Le refus qui coûta tout
Nous sommes en 251, sous le règne de l’empereur Dèce, qui a lancé l’une des plus systématiques persécutions contre les chrétiens. À Catane, le consul Quintien remarque Agathe, une jeune femme de noble famille, connue pour sa beauté et sa foi. Il la convoite. Agathe refuse ses avances. Quintien, blessé dans son orgueil autant que dans son désir, décide de la briser.
Il la confie d’abord à une entremetteuse nommée Aphrodisia, qui doit la « convertir » aux plaisirs du monde. Un mois de tentatives ne change rien. Agathe est ensuite traînée devant le tribunal. Comme Sainte Agnès de Rome quelques décennies plus tard, elle fait face à un pouvoir masculin qui ne supporte pas qu’une femme lui échappe. Le refus d’Agathe n’est pas seulement religieux — il est une affirmation de liberté radicale dans un monde où une femme, même noble, n’était pas censée dire non.
Le supplice et la guérison
Le supplice qui suit est d’une cruauté délibérée. On lui arrache les seins avec des tenailles. La tradition rapporte qu’Agathe lance à son bourreau : « N’as-tu pas honte de mutiler chez une femme ce que ta mère t’a donné à téter ? » Cette réplique, d’une audace stupéfiante, traverse les siècles. Dans sa prison, elle reçoit la visite d’un vieillard qui se présente comme un envoyé de Dieu et guérit ses blessures. La tradition identifie ce visiteur à Saint Pierre lui-même.
Le lendemain, Quintien la fait rouler sur des charbons ardents et du verre brisé. Un tremblement de terre secoue Catane. La foule, terrifiée, exige qu’on arrête le supplice. Agathe meurt dans sa cellule le 5 février 251. Elle avait environ vingt et un ans.
Le voile contre la lave
Un an exactement après sa mort, l’Etna entre en éruption. Les habitants de Catane, désespérés, prennent le voile qu’Agathe portait au moment de son martyre et le dressent face à la coulée de lave. Selon la tradition, la lave s’arrête. Ce miracle fondateur sera « répété » à plusieurs reprises dans l’histoire, notamment lors des grandes éruptions de 1169, 1444 et 1669.
Agathe devient la patronne de Catane, mais aussi des fondeurs de cloches — le métal en fusion évoquant la lave –, des nourrices et de toutes les maladies du sein.

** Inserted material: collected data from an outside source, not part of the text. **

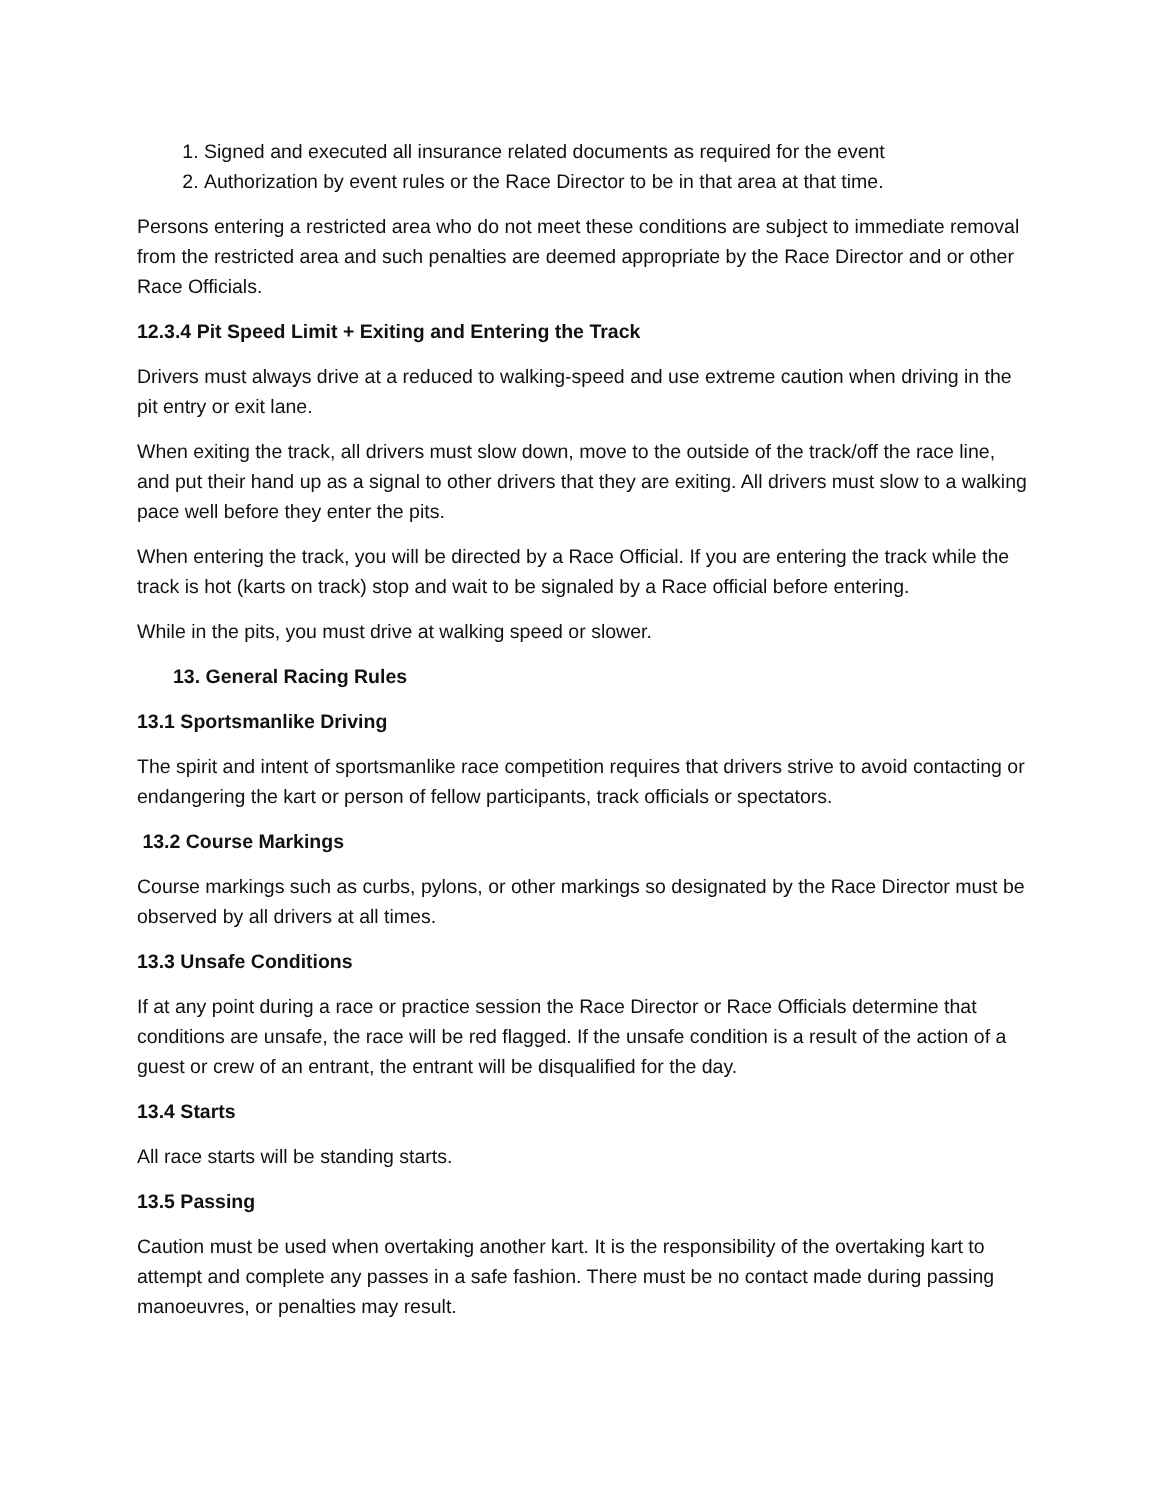1. Signed and executed all insurance related documents as required for the event
2. Authorization by event rules or the Race Director to be in that area at that time.
Persons entering a restricted area who do not meet these conditions are subject to immediate removal from the restricted area and such penalties are deemed appropriate by the Race Director and or other Race Officials.
12.3.4 Pit Speed Limit + Exiting and Entering the Track
Drivers must always drive at a reduced to walking-speed and use extreme caution when driving in the pit entry or exit lane.
When exiting the track, all drivers must slow down, move to the outside of the track/off the race line, and put their hand up as a signal to other drivers that they are exiting. All drivers must slow to a walking pace well before they enter the pits.
When entering the track, you will be directed by a Race Official. If you are entering the track while the track is hot (karts on track) stop and wait to be signaled by a Race official before entering.
While in the pits, you must drive at walking speed or slower.
13. General Racing Rules
13.1 Sportsmanlike Driving
The spirit and intent of sportsmanlike race competition requires that drivers strive to avoid contacting or endangering the kart or person of fellow participants, track officials or spectators.
13.2 Course Markings
Course markings such as curbs, pylons, or other markings so designated by the Race Director must be observed by all drivers at all times.
13.3 Unsafe Conditions
If at any point during a race or practice session the Race Director or Race Officials determine that conditions are unsafe, the race will be red flagged. If the unsafe condition is a result of the action of a guest or crew of an entrant, the entrant will be disqualified for the day.
13.4 Starts
All race starts will be standing starts.
13.5 Passing
Caution must be used when overtaking another kart. It is the responsibility of the overtaking kart to attempt and complete any passes in a safe fashion. There must be no contact made during passing manoeuvres, or penalties may result.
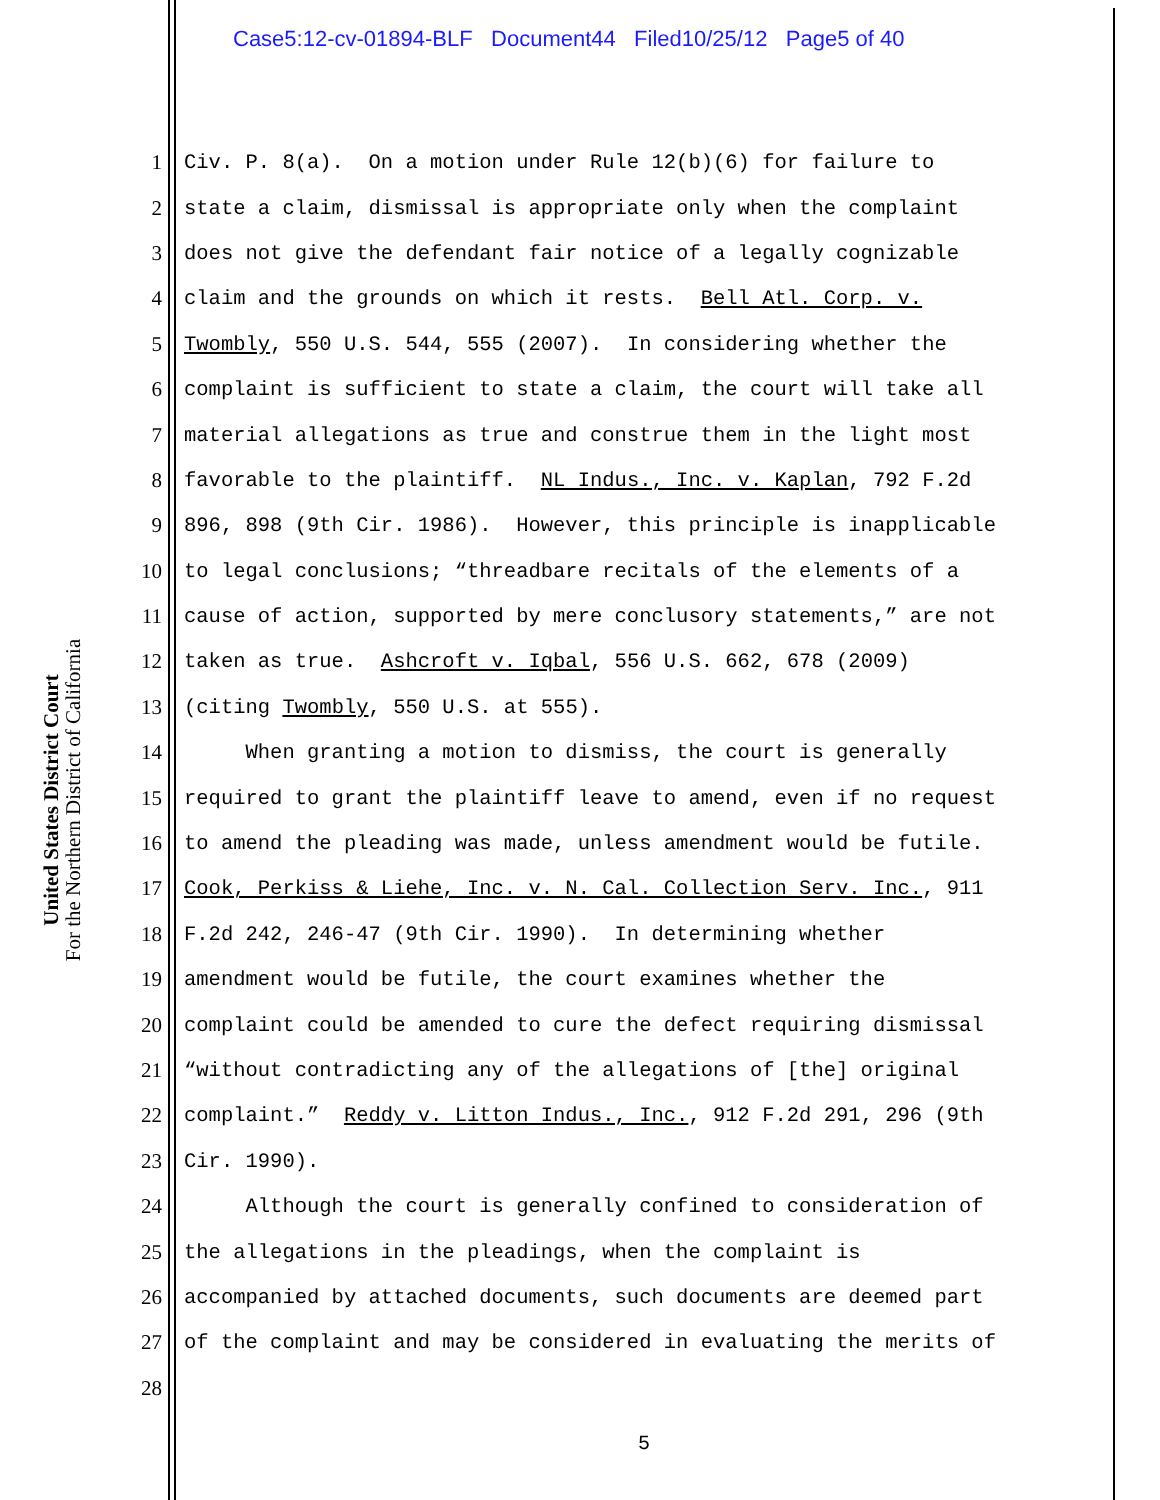Case5:12-cv-01894-BLF Document44 Filed10/25/12 Page5 of 40
United States District Court
For the Northern District of California
1 Civ. P. 8(a). On a motion under Rule 12(b)(6) for failure to
2 state a claim, dismissal is appropriate only when the complaint
3 does not give the defendant fair notice of a legally cognizable
4 claim and the grounds on which it rests. Bell Atl. Corp. v.
5 Twombly, 550 U.S. 544, 555 (2007). In considering whether the
6 complaint is sufficient to state a claim, the court will take all
7 material allegations as true and construe them in the light most
8 favorable to the plaintiff. NL Indus., Inc. v. Kaplan, 792 F.2d
9 896, 898 (9th Cir. 1986). However, this principle is inapplicable
10 to legal conclusions; “threadbare recitals of the elements of a
11 cause of action, supported by mere conclusory statements,” are not
12 taken as true. Ashcroft v. Iqbal, 556 U.S. 662, 678 (2009)
13 (citing Twombly, 550 U.S. at 555).
14 When granting a motion to dismiss, the court is generally
15 required to grant the plaintiff leave to amend, even if no request
16 to amend the pleading was made, unless amendment would be futile.
17 Cook, Perkiss & Liehe, Inc. v. N. Cal. Collection Serv. Inc., 911
18 F.2d 242, 246-47 (9th Cir. 1990). In determining whether
19 amendment would be futile, the court examines whether the
20 complaint could be amended to cure the defect requiring dismissal
21 “without contradicting any of the allegations of [the] original
22 complaint.” Reddy v. Litton Indus., Inc., 912 F.2d 291, 296 (9th
23 Cir. 1990).
24 Although the court is generally confined to consideration of
25 the allegations in the pleadings, when the complaint is
26 accompanied by attached documents, such documents are deemed part
27 of the complaint and may be considered in evaluating the merits of
28
5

En Sicile, on confectionne le 5 février des pâtisseries en forme de seins, les « minne di Sant’Agata », dans un mélange de piété et de culture populaire typiquement méditerranéen. Sainte Lucie de Syracuse, autre grande sainte sicilienne, partage avec elle ce lien profond entre martyrologe et identité régionale.
La fête de Sainte Agathe à Catane, du 3 au 5 février, est l’une des plus grandes célébrations religieuses d’Italie, avec Sainte Cécile à Rome parmi les saintes les plus vénérées de la péninsule.
Le saviez-vous ?
- Les « minne di Sant’Agata » — petits gâteaux en forme de sein recouverts de glace blanche et surmontés d’une cerise — sont vendus par milliers à Catane chaque 5 février. Cette pâtisserie, à la fois votive et transgressive, montre comment la culture populaire méditerranéenne absorbe et transforme les récits hagiographiques.

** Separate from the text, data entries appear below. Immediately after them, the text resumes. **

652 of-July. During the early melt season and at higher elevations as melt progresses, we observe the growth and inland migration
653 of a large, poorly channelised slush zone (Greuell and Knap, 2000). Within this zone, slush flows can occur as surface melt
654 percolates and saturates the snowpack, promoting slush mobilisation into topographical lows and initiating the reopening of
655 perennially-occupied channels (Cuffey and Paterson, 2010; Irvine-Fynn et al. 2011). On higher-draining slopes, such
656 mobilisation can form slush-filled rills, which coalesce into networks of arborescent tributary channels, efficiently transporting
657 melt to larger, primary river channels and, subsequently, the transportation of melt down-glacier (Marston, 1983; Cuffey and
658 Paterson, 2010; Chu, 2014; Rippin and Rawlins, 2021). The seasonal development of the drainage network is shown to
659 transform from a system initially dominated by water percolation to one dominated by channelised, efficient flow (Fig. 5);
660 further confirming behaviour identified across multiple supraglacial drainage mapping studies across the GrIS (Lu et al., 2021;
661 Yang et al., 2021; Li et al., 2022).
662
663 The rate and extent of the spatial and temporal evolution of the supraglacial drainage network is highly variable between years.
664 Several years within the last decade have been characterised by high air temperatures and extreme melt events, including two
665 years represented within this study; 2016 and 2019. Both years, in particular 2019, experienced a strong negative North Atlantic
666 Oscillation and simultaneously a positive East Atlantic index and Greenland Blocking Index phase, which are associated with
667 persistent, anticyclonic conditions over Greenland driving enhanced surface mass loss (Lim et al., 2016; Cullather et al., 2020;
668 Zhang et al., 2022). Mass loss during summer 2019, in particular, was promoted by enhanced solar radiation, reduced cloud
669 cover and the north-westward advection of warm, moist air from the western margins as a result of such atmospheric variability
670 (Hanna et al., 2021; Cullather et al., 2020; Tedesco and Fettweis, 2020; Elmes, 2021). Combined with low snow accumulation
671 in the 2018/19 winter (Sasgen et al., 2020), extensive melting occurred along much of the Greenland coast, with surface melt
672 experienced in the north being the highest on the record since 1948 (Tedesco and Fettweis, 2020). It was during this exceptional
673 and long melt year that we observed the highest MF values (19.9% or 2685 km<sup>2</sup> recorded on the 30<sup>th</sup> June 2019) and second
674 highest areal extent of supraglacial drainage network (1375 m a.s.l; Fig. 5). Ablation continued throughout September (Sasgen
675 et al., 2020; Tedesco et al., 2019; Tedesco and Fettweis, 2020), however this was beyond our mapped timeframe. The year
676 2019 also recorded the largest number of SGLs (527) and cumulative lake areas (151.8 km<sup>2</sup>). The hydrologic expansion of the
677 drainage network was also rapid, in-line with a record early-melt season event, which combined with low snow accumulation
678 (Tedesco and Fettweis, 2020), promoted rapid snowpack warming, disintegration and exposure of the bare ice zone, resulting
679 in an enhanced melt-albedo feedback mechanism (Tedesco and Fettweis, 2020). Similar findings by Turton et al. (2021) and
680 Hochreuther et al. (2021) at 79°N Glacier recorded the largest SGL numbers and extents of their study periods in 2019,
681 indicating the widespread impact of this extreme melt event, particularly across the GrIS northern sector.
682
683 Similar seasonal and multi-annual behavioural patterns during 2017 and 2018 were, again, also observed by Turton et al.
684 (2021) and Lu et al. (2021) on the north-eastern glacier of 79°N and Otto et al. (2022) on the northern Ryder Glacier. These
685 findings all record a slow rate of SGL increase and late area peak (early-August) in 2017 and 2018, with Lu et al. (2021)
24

- Le voile de Sainte Agathe est conservé dans la cathédrale de Catane et sorti en procession non seulement pour les éruptions, mais aussi pour les tremblements de terre et les épidémies. En 1743, il fut brandi face à une épidémie de peste, et la ville fut épargnée — du moins selon la tradition locale.
- Sainte Agathe est mentionnée dans le Canon romain de la messe — la prière eucharistique la plus ancienne du rite latin. Elle fait ainsi partie d’un cercle très restreint de saintes citées au cœur même de la liturgie, aux côtés d’Agnès, Lucie, Cécile et Anastasie.